También la poesía mendocina ha cantado a esta realidad comarcana y baste como ejemplo el poema de Vicente Nacarato citado en el epígrafe. En cuanto al Canal Zanjón, adquiere una significación simbólica muy importante en la novela Dios era olvido de Armando Tejada Gómez, en tanto exhibe un doble valor: remontar su cauce (“buscar el origen del agua”) significa la búsqueda de la identidad, pero también, a través de sus puentes, permite articular el centro y la periferia, en pos de un ascenso social que logra al protagonista dela novela (alter ego del autor) a fuerza de empeño por cultivarse por medio de la lectura y los viajes que ensanchan su mundo.

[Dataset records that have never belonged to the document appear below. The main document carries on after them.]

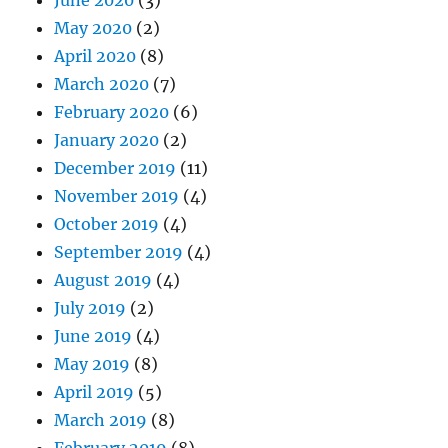
May 2020
(2)
April 2020
(8)
March 2020
(7)
February 2020
(6)
January 2020
(2)
December 2019
(11)
November 2019
(4)
October 2019
(4)
September 2019
(4)
August 2019
(4)
July 2019
(2)
June 2019
(4)
May 2019
(8)
April 2019
(5)
March 2019
(8)
February 2019
(8)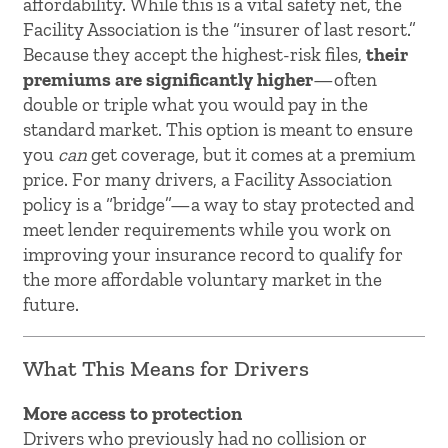
affordability. While this is a vital safety net, the
Facility Association is the “insurer of last resort.”
Because they accept the highest-risk files,
their
premiums are significantly higher
—often
double or triple what you would pay in the
standard market. This option is meant to ensure
you
can
get coverage, but it comes at a premium
price. For many drivers, a Facility Association
policy is a “bridge”—a way to stay protected and
meet lender requirements while you work on
improving your insurance record to qualify for
the more affordable voluntary market in the
future.
What This Means for Drivers
More access to protection
Drivers who previously had no collision or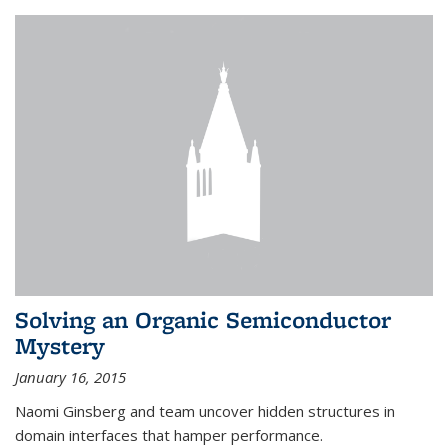
Solving an Organic Semiconductor
Mystery
January 16, 2015
Naomi Ginsberg and team uncover hidden structures in
domain interfaces that hamper performance.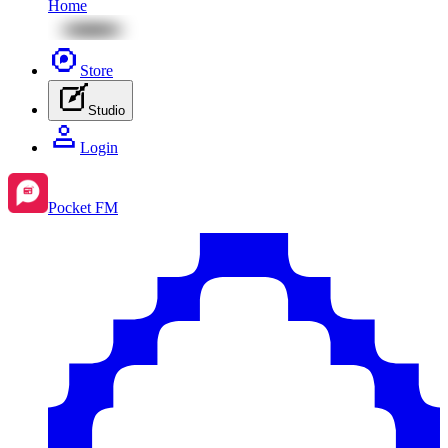
Home
Store
Studio
Login
Pocket FM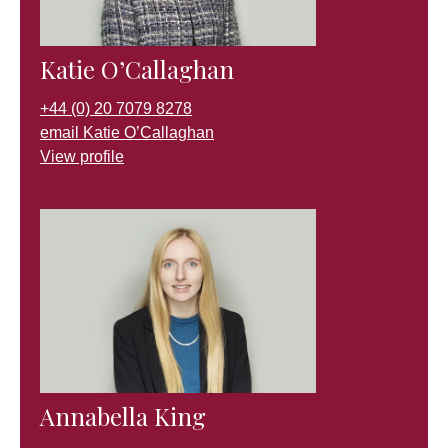
Katie O’Callaghan
+44 (0) 20 7079 8278
email Katie O’Callaghan
View profile
Annabella King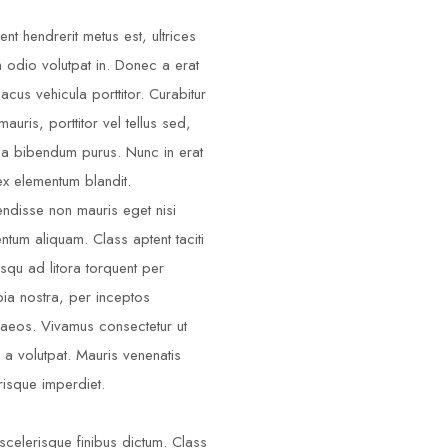
ent hendrerit metus est, ultrices
m odio volutpat in. Donec a erat
lacus vehicula porttitor. Curabitur
auris, porttitor vel tellus sed,
illa bibendum purus. Nunc in erat
ex elementum blandit.
ndisse non mauris eget nisi
ntum aliquam. Class aptent taciti
squ ad litora torquent per
ia nostra, per inceptos
aeos. Vivamus consectetur ut
 a volutpat. Mauris venenatis
risque imperdiet.
scelerisque finibus dictum. Class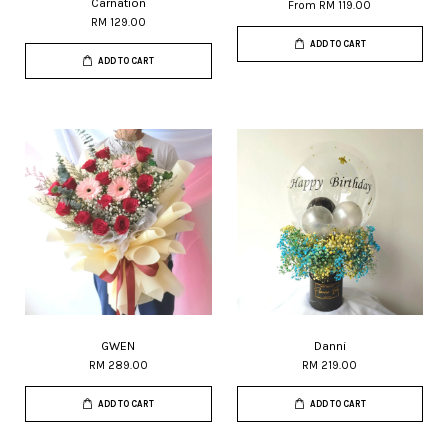
Carnation
From
RM 119.00
RM 129.00
ADD TO CART
ADD TO CART
GWEN
Danni
RM 289.00
RM 219.00
ADD TO CART
ADD TO CART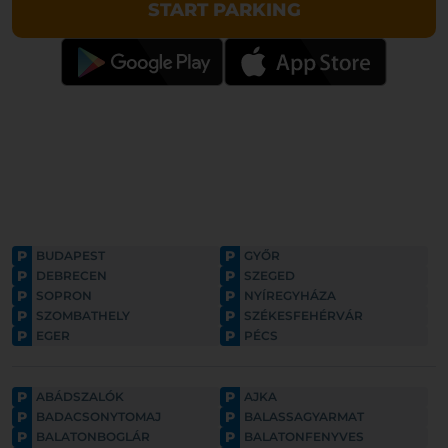
START PARKING
P
P
BUDAPEST
GYŐR
P
P
DEBRECEN
SZEGED
P
P
SOPRON
NYÍREGYHÁZA
P
P
SZOMBATHELY
SZÉKESFEHÉRVÁR
P
P
EGER
PÉCS
P
P
ABÁDSZALÓK
AJKA
P
P
BADACSONYTOMAJ
BALASSAGYARMAT
P
P
BALATONBOGLÁR
BALATONFENYVES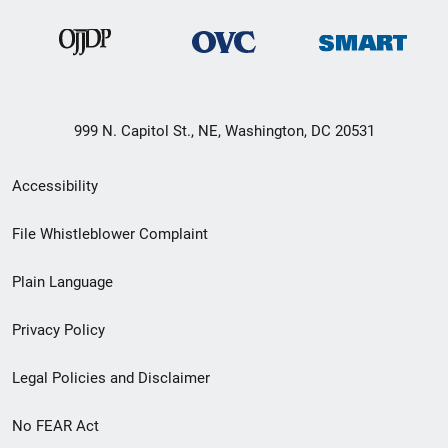
999 N. Capitol St., NE, Washington, DC 20531
Secondary
Accessibility
Footer
File Whistleblower Complaint
link
Plain Language
menu
Privacy Policy
Legal Policies and Disclaimer
No FEAR Act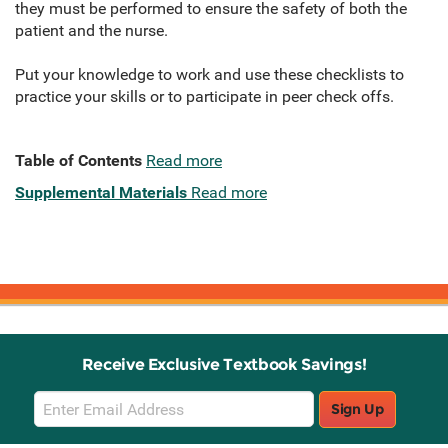
they must be performed to ensure the safety of both the
patient and the nurse.
Put your knowledge to work and use these checklists to
practice your skills or to participate in peer check offs.
Table of Contents
Read more
Supplemental Materials
Read more
Receive Exclusive Textbook Savings!
Email
Sign Up
Sign
Up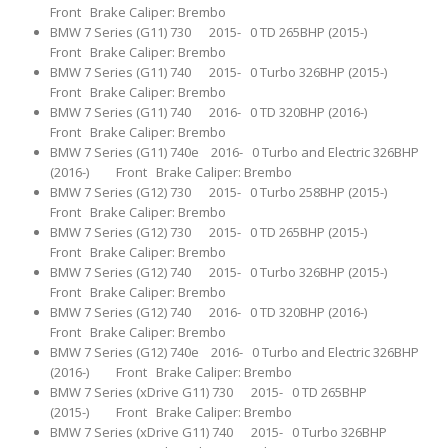
Front Brake Caliper: Brembo
BMW 7 Series (G11) 730 2015- 0 TD 265BHP (2015-)
Front Brake Caliper: Brembo
BMW 7 Series (G11) 740 2015- 0 Turbo 326BHP (2015-)
Front Brake Caliper: Brembo
BMW 7 Series (G11) 740 2016- 0 TD 320BHP (2016-)
Front Brake Caliper: Brembo
BMW 7 Series (G11) 740e 2016- 0 Turbo and Electric 326BHP
(2016-) Front Brake Caliper: Brembo
BMW 7 Series (G12) 730 2015- 0 Turbo 258BHP (2015-)
Front Brake Caliper: Brembo
BMW 7 Series (G12) 730 2015- 0 TD 265BHP (2015-)
Front Brake Caliper: Brembo
BMW 7 Series (G12) 740 2015- 0 Turbo 326BHP (2015-)
Front Brake Caliper: Brembo
BMW 7 Series (G12) 740 2016- 0 TD 320BHP (2016-)
Front Brake Caliper: Brembo
BMW 7 Series (G12) 740e 2016- 0 Turbo and Electric 326BHP
(2016-) Front Brake Caliper: Brembo
BMW 7 Series (xDrive G11) 730 2015- 0 TD 265BHP
(2015-) Front Brake Caliper: Brembo
BMW 7 Series (xDrive G11) 740 2015- 0 Turbo 326BHP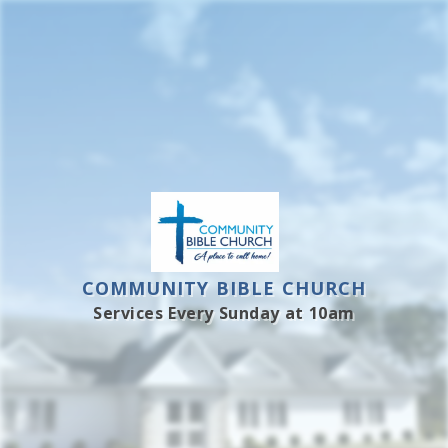
Skip
to
content
COMMUNITY BIBLE CHURCH
Services Every Sunday at 10am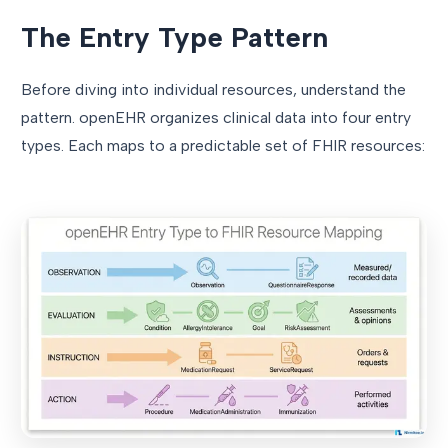
The Entry Type Pattern
Before diving into individual resources, understand the
pattern. openEHR organizes clinical data into four entry
types. Each maps to a predictable set of FHIR resources: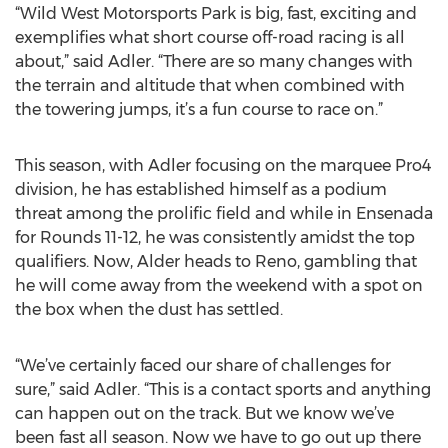
“Wild West Motorsports Park is big, fast, exciting and
exemplifies what short course off-road racing is all
about,” said Adler. “There are so many changes with
the terrain and altitude that when combined with
the towering jumps, it’s a fun course to race on.”
This season, with Adler focusing on the marquee Pro4
division, he has established himself as a podium
threat among the prolific field and while in Ensenada
for Rounds 11-12, he was consistently amidst the top
qualifiers. Now, Alder heads to Reno, gambling that
he will come away from the weekend with a spot on
the box when the dust has settled.
“We’ve certainly faced our share of challenges for
sure,” said Adler. “This is a contact sports and anything
can happen out on the track. But we know we’ve
been fast all season. Now we have to go out up there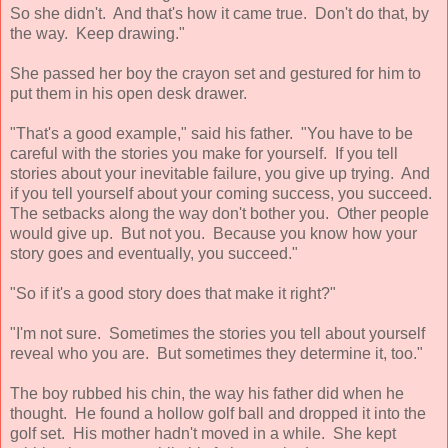
So she didn't. And that's how it came true. Don't do that, by
the way. Keep drawing."
She passed her boy the crayon set and gestured for him to
put them in his open desk drawer.
"That's a good example," said his father. "You have to be
careful with the stories you make for yourself. If you tell
stories about your inevitable failure, you give up trying. And
if you tell yourself about your coming success, you succeed.
The setbacks along the way don't bother you. Other people
would give up. But not you. Because you know how your
story goes and eventually, you succeed."
"So if it's a good story does that make it right?"
"I'm not sure. Sometimes the stories you tell about yourself
reveal who you are. But sometimes they determine it, too."
The boy rubbed his chin, the way his father did when he
thought. He found a hollow golf ball and dropped it into the
golf set. His mother hadn't moved in a while. She kept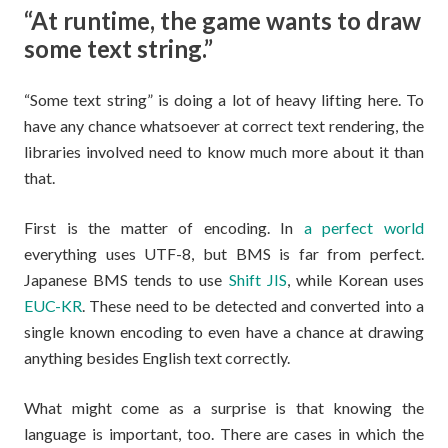
“At runtime, the game wants to draw
some text string.”
“Some text string” is doing a lot of heavy lifting here. To
have any chance whatsoever at correct text rendering, the
libraries involved need to know much more about it than
that.
First is the matter of encoding. In
a perfect world
everything uses UTF-8, but BMS is far from perfect.
Japanese BMS tends to use
Shift JIS
, while Korean uses
EUC-KR
. These need to be detected and converted into a
single known encoding to even have a chance at drawing
anything besides English text correctly.
What might come as a surprise is that knowing the
language is important, too. There are cases in which the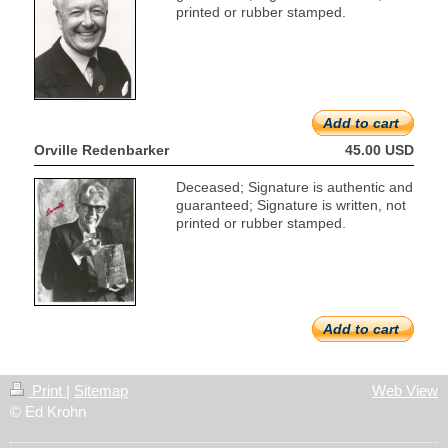
printed or rubber stamped.
Add to cart
Orville Redenbarker
45.00 USD
Deceased; Signature is authentic and
guaranteed; Signature is written, not
printed or rubber stamped.
Add to cart
Print
|
Sitemap
Web View
© Ed Krohn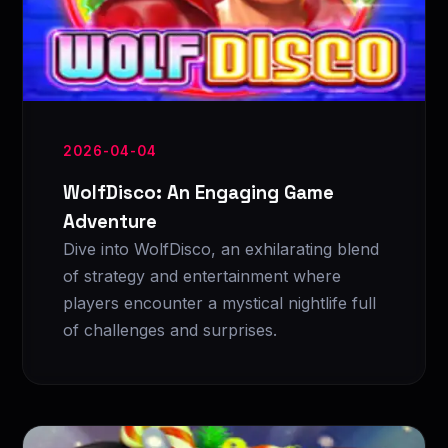
2026-04-04
WolfDisco: An Engaging Game
Adventure
Dive into WolfDisco, an exhilarating blend
of strategy and entertainment where
players encounter a mystical nightlife full
of challenges and surprises.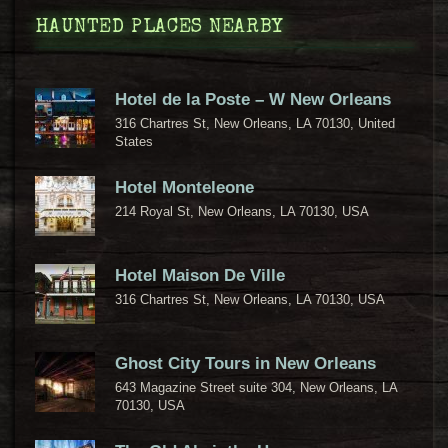
HAUNTED PLACES NEARBY
Hotel de la Poste – W New Orleans
316 Chartres St, New Orleans, LA 70130, United
States
Hotel Monteleone
214 Royal St, New Orleans, LA 70130, USA
Hotel Maison De Ville
316 Chartres St, New Orleans, LA 70130, USA
Ghost City Tours in New Orleans
643 Magazine Street suite 304, New Orleans, LA
70130, USA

Por su parte, Draghi Lucero tiende una mirada humorística sobre los “perjuicios” que pueden ocasionar estos cursos de agua entretejidos con la vida suburbana: en el cuento titulado “El mate de las Contreras” de Cuentos mendocinos (1964). La narrativa breve de nuestro autor, a partir de un centro común de interés por lo regional, asume dos direcciones principales: la recreación de motivos tradicionales, folclóricos y la pintura de la vida mendocina en un amplio registro de matices y situaciones. Precisamente, esta colección se inscribe en esta segunda línea y este matiz “costumbrista” más que el cultivo de una modalidad literaria de larga tradición en la literatura universal, significa prestar atención al detalle caracterizador, pintoresco o, en este caso, risueño: “Las tres hermanas Contreras vivían en un ranchito de adobón y quincha […] Entrábase en la vivienda por un cimbrante varillón de álamo, oficiante del puente por encima del acequión que corría frene a la casa”. La picardía de las muchachas consistía en atraer con sus encantos a los “curaos” que pasaban por allí y que –atraídos por la promesa de sus encantos- encaraban la difícil travesía sobre el improvisado puente… con el resultado previsible: “El primer paso ¡bien! Si parecía que volaba sobre el agua. Afirmarse: dar el segundo paso, ya con cimbrón comprometedor […] las piernas que tiemblan, la corriente que marea, la orilla que se aleja, el mundo que da vueltas, el cuerpo que se traba, la cabeza que desvaría y ¡cataplum! curao que se va al agua…”.